私はその夏を一緒に過したようなセバスチアンとして彼を覚えていたい。私達は連れ立って魅せられた宮殿の中をさ迷って行き、刈り込んだ黄楊の生垣で区切られた果樹園を セバスチアンは車付きの椅子を進めながら冷たい苺や温かい無花果を探して廻り、或は温室から温室へ、一つの匂いから又別な匂いへ、一つの季節から違った季節へと、麝香葡萄の房を切ったり、私たちの上衣の襟に挿す蘭の花を選んだりして移って行き、又、わざとひどくまだ歩き難そうな振りをして階段を登って行って、昔の子供部屋の、擦り切れた花模様の絨毯の上に私と腰を降して、私たちの廻りには空になった玩具箱が並び、部屋の隅ではホーキンスばあやが縫いものを していて、「貴方達ってのは何てまあ、しようがない人達なんでしょう。

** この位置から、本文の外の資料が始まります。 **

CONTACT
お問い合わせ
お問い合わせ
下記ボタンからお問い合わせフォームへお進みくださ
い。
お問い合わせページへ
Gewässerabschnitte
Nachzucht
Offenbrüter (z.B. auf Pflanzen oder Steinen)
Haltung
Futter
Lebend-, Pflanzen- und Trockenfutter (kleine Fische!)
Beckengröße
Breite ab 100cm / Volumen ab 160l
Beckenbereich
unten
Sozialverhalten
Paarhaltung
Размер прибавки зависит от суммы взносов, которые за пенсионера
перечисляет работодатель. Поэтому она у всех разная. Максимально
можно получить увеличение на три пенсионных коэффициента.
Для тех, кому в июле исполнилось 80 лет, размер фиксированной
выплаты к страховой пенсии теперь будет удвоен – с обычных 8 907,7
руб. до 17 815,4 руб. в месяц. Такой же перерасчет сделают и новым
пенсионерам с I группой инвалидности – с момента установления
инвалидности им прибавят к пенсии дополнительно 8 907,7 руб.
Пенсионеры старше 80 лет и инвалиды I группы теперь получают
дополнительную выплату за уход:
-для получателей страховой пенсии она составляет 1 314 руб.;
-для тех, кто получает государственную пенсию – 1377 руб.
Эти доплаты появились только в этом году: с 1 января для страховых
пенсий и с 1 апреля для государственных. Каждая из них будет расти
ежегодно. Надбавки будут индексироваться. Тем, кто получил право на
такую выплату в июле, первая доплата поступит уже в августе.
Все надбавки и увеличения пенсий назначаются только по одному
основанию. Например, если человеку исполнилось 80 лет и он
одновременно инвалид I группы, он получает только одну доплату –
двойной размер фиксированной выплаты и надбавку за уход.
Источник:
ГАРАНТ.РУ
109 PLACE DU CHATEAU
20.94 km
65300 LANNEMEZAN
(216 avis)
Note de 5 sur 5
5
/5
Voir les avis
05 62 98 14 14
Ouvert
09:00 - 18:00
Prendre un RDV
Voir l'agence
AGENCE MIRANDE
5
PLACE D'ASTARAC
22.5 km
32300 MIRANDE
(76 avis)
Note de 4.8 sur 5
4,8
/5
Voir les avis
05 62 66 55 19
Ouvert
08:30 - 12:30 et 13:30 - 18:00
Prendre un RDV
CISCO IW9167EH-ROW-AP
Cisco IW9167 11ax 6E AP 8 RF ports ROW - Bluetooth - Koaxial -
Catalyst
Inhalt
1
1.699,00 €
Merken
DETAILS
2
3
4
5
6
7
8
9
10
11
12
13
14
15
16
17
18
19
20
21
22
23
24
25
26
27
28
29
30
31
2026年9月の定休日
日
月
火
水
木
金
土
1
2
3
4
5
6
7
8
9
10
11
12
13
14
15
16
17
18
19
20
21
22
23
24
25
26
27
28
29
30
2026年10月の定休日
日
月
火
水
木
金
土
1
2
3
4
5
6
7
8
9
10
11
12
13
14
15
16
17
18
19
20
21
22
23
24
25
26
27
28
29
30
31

子供と同じじゃありませんか。大学で一体、何をしているんです、」と言ったりするのだった。今は、セバスチアンは露台に向った列柱の間の安楽椅子に日光を浴びて嵌り込んでいて、わたしは彼の脇に固い椅子を引っ張って来て噴水を写生しようとしていた。
(吉田健一訳)



果樹園というのは、すなわちわれわれすべてにとっての楽園のようなものではないか。・・・と思ったら、イーヴリン・ウォーも書いていました。
「ブライヅヘッド ふたたび」(1945)というとびきりの作品の第一部は「曾てアルカディアに」と題されていて、主人公が果樹園のある屋敷ですごした或る年の美しい夏を回想する文章が綴られている。

引用したのは、第一部・第四章、
”若い時に無為というのは何と類がない絶妙なものだろうか”という文章で始まるこの章には、美しくてありきたりで儚くてとびきりの、チャールスとセバスチアンという二人の青年の物語の全てが詰まっているように思える。もちろん、ただの楽園ではなくて、そこにはかなしみもはかなさも一杯につまっているのである。